◆ **What the task asks**:
Set out as a numbered list every line from the start of the items up to and including the line that contains "to low compute resources", skipping blank lines. Leave the pictures out of your answer.

◆ **Dataset excerpts**:
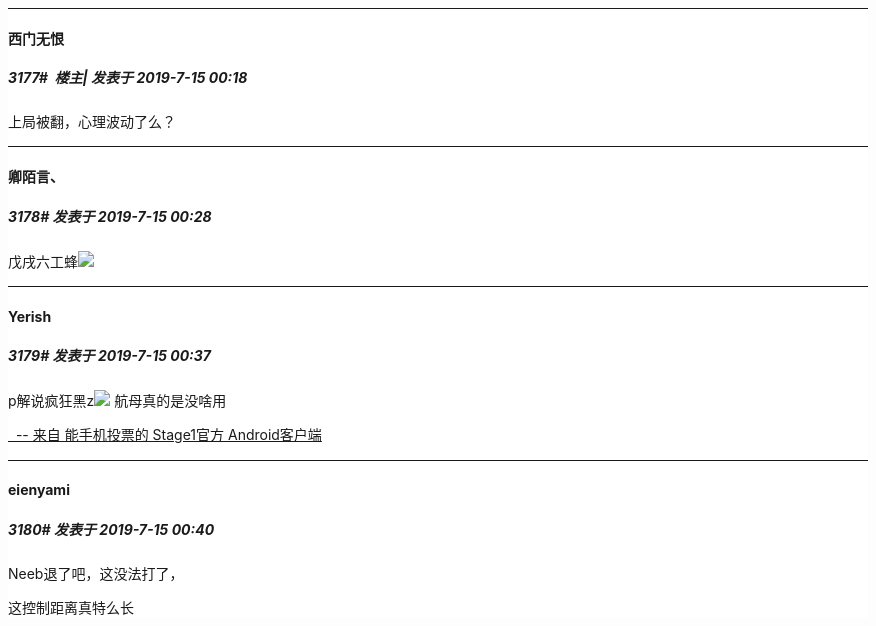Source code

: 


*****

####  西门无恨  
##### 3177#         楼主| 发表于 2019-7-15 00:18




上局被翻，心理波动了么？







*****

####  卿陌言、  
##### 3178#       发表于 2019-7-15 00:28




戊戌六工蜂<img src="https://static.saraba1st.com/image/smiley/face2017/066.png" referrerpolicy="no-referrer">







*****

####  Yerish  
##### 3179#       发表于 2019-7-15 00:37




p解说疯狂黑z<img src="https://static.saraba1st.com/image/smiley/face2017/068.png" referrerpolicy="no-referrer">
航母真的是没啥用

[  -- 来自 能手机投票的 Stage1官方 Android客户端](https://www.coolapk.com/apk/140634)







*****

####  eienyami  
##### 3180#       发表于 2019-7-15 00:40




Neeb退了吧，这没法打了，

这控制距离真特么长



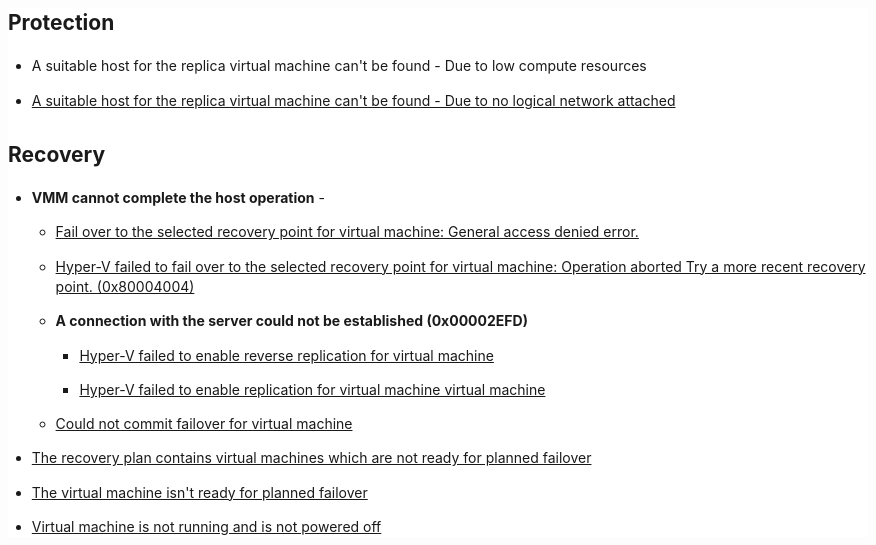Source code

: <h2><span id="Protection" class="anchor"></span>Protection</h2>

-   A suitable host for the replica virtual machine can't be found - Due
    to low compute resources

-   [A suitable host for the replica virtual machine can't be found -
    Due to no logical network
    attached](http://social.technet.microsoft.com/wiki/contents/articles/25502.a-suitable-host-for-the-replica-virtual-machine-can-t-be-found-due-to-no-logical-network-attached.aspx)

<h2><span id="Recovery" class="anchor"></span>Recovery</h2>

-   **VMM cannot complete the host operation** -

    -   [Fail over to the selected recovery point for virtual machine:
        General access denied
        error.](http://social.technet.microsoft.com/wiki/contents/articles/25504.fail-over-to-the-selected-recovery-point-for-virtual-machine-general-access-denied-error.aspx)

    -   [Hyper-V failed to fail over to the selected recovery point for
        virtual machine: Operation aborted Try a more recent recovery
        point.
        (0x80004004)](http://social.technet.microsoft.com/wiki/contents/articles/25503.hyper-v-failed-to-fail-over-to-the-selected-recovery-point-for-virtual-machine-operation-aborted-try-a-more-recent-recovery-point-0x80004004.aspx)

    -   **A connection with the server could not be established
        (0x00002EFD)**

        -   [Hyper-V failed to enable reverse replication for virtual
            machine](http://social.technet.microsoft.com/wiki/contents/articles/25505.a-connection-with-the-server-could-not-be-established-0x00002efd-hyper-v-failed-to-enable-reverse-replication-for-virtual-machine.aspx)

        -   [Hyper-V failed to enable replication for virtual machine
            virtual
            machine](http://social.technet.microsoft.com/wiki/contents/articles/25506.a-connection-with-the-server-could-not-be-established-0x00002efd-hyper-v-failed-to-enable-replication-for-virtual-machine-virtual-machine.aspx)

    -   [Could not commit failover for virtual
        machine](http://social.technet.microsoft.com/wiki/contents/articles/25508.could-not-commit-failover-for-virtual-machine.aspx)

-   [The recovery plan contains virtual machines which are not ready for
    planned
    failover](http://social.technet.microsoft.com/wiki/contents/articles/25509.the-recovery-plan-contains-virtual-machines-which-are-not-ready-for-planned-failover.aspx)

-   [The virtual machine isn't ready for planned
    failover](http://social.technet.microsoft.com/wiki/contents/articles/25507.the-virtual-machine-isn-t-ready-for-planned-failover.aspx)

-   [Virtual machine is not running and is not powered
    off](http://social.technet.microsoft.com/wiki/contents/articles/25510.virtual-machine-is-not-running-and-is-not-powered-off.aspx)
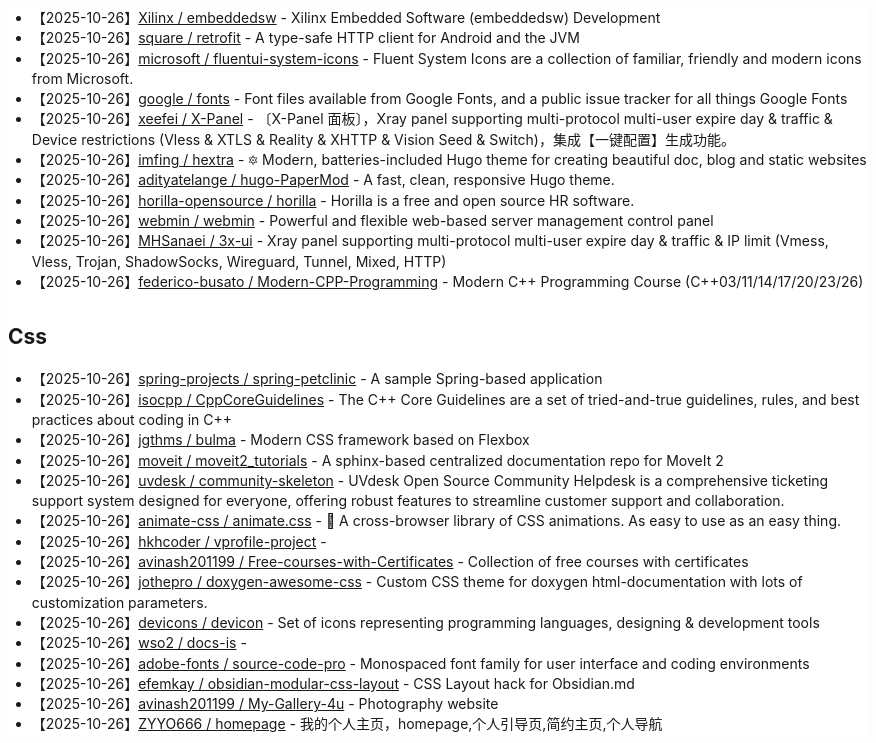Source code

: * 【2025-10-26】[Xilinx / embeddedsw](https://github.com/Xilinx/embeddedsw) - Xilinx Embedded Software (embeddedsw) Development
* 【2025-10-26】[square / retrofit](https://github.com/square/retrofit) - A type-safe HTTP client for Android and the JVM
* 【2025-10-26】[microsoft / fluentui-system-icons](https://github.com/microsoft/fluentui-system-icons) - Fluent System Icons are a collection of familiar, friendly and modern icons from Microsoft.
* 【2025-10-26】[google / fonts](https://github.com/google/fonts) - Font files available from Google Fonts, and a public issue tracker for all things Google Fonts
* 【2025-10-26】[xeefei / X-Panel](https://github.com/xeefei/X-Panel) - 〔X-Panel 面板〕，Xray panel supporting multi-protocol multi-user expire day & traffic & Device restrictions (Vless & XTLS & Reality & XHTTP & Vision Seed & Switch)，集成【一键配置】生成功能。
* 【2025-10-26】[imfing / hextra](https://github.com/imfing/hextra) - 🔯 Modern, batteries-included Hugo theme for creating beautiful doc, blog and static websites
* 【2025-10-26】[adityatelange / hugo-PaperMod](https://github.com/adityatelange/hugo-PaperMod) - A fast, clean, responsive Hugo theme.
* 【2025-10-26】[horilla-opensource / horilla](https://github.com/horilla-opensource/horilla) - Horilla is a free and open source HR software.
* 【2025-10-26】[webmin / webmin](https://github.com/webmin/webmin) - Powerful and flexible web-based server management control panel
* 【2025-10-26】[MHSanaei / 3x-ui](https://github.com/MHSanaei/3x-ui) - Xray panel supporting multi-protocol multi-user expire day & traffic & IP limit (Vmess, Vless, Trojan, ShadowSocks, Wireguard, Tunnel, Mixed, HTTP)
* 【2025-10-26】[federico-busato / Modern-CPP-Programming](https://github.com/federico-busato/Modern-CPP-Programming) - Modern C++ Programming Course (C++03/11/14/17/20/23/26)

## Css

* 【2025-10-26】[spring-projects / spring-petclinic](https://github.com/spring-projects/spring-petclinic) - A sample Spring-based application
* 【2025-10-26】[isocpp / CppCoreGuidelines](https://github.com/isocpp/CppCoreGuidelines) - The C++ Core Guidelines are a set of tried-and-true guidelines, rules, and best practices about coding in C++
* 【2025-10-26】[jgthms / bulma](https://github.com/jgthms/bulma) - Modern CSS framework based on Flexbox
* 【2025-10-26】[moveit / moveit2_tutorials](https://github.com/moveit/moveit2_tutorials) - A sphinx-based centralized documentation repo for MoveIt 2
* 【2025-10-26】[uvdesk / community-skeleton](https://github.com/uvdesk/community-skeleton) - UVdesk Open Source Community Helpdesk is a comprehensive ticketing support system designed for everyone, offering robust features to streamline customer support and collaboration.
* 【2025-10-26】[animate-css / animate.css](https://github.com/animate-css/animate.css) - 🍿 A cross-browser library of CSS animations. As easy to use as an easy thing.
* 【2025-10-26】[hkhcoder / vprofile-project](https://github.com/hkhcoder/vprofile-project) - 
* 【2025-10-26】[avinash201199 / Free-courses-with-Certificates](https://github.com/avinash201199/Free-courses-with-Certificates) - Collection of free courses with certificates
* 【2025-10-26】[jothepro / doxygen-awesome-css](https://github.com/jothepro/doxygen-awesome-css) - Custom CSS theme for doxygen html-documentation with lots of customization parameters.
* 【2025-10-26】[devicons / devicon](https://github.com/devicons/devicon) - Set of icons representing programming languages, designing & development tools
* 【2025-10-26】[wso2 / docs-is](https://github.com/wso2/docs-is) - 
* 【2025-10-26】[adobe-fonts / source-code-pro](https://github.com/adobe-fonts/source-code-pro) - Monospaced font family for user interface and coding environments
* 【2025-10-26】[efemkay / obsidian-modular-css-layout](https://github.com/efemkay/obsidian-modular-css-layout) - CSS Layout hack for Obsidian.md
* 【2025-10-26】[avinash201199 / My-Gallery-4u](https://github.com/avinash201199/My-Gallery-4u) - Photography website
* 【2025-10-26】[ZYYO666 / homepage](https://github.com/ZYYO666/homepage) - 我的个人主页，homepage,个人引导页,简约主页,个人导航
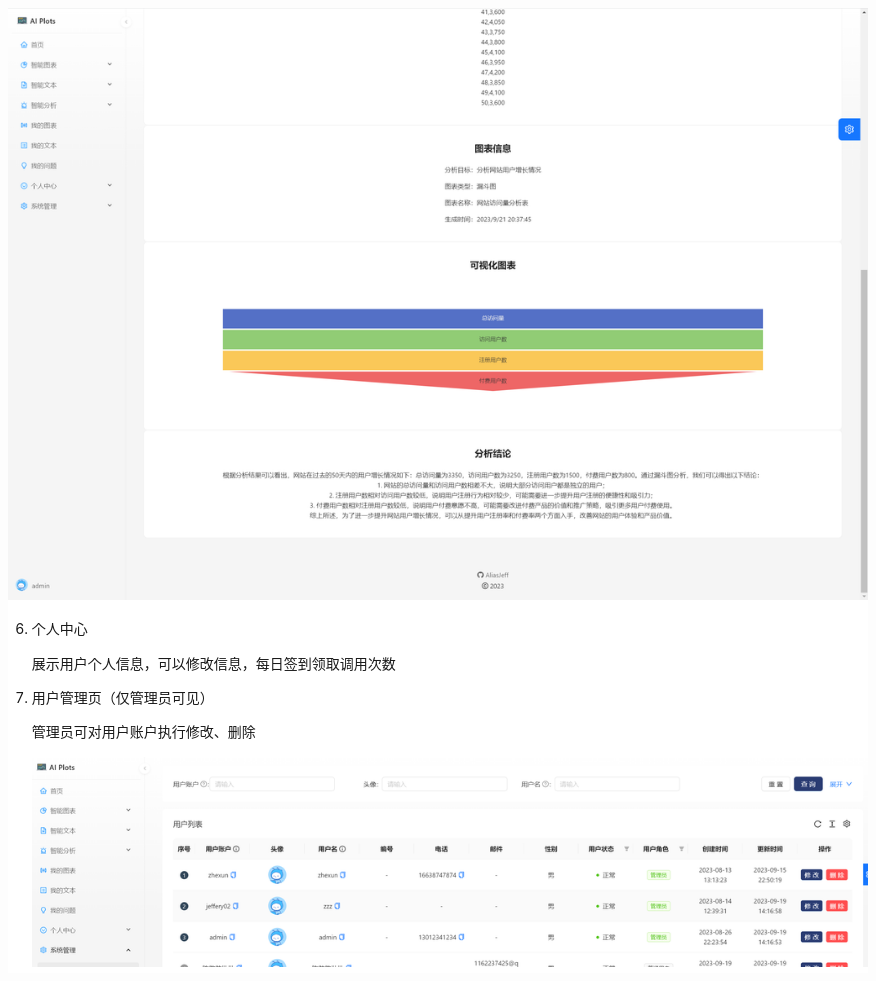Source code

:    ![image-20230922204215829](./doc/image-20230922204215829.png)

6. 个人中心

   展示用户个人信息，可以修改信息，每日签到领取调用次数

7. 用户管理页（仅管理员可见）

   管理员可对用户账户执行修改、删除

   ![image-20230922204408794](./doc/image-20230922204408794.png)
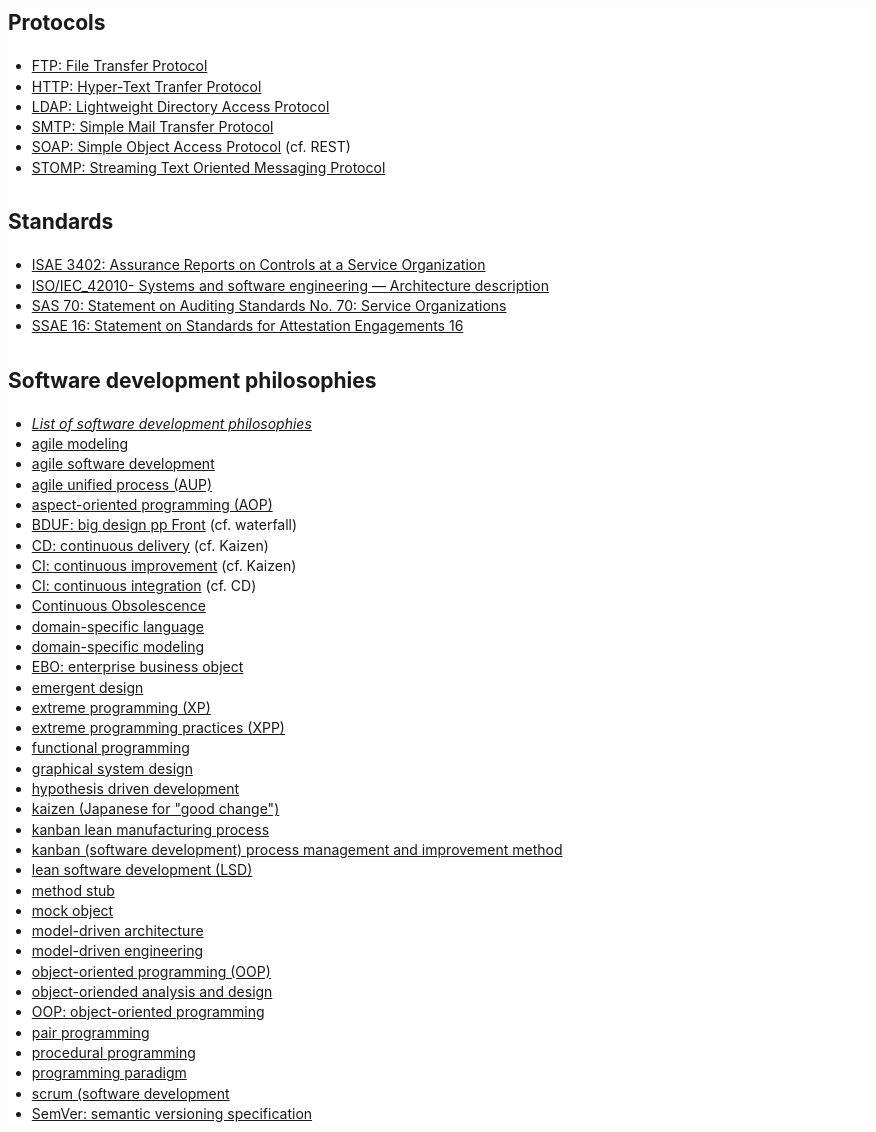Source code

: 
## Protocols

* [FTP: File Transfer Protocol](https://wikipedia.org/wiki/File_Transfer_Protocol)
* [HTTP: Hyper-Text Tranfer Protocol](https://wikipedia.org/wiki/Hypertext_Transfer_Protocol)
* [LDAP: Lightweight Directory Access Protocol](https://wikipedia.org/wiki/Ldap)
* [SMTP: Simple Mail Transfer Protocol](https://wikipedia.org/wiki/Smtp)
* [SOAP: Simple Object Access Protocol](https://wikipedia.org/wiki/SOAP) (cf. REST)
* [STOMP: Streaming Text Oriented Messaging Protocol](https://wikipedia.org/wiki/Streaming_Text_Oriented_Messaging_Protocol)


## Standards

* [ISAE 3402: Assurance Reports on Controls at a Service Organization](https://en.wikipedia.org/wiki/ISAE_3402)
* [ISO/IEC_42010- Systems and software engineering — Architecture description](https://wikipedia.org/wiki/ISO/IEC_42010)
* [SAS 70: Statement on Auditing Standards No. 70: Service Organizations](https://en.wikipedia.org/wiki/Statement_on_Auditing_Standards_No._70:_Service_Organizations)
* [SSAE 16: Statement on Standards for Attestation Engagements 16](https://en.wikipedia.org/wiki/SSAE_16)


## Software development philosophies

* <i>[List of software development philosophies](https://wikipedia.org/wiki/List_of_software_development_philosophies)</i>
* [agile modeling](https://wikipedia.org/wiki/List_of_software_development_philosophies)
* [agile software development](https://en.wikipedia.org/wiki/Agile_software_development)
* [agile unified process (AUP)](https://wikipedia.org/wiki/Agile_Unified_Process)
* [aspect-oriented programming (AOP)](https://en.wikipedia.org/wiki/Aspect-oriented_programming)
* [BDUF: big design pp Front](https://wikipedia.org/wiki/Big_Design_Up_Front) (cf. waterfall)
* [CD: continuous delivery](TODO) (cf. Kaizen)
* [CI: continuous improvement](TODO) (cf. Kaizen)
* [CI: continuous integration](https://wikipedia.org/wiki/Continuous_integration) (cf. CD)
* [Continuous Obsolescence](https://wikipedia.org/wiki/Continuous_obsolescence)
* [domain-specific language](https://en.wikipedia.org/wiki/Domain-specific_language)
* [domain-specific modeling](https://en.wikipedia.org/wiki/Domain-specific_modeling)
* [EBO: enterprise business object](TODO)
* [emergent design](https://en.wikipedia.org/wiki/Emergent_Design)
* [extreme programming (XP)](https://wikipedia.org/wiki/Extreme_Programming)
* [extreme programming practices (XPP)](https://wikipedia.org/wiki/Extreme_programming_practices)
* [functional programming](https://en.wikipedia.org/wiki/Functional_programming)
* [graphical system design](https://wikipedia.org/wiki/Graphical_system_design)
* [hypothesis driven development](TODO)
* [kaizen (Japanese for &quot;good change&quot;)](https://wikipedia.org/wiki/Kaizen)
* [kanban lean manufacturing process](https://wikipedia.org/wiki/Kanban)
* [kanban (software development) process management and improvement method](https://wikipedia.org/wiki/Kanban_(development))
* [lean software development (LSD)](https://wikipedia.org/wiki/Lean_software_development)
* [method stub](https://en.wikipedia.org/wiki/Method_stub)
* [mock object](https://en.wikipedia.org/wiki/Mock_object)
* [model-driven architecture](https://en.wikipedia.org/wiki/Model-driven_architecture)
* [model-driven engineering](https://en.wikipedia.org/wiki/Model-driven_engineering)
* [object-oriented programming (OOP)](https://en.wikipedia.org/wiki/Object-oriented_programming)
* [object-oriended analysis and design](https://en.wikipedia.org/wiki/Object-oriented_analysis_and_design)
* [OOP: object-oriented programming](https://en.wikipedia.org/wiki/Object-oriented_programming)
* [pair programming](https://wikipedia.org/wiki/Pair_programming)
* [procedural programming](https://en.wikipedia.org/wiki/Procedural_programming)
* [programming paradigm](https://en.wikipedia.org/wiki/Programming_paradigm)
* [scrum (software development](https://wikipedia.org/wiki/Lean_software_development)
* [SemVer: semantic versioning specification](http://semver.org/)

◆ **Exercise output**:
1. Source code
2. : 
3. *****
4. ####  西门无恨  
5. ##### 3177#         楼主| 发表于 2019-7-15 00:18
6. 上局被翻，心理波动了么？
7. *****
8. ####  卿陌言、  
9. ##### 3178#       发表于 2019-7-15 00:28
10. 戊戌六工蜂<img src="https://static.saraba1st.com/image/smiley/face2017/066.png" referrerpolicy="no-referrer">
11. *****
12. ####  Yerish  
13. ##### 3179#       发表于 2019-7-15 00:37
14. p解说疯狂黑z<img src="https://static.saraba1st.com/image/smiley/face2017/068.png" referrerpolicy="no-referrer">
15. 航母真的是没啥用
16. [  -- 来自 能手机投票的 Stage1官方 Android客户端](https://www.coolapk.com/apk/140634)
17. *****
18. ####  eienyami  
19. ##### 3180#       发表于 2019-7-15 00:40
20. Neeb退了吧，这没法打了，
21. 这控制距离真特么长
22. Source code
23. : <h2><span id="Protection" class="anchor"></span>Protection</h2>
24. -   A suitable host for the replica virtual machine can't be found - Due
25.     to low compute resources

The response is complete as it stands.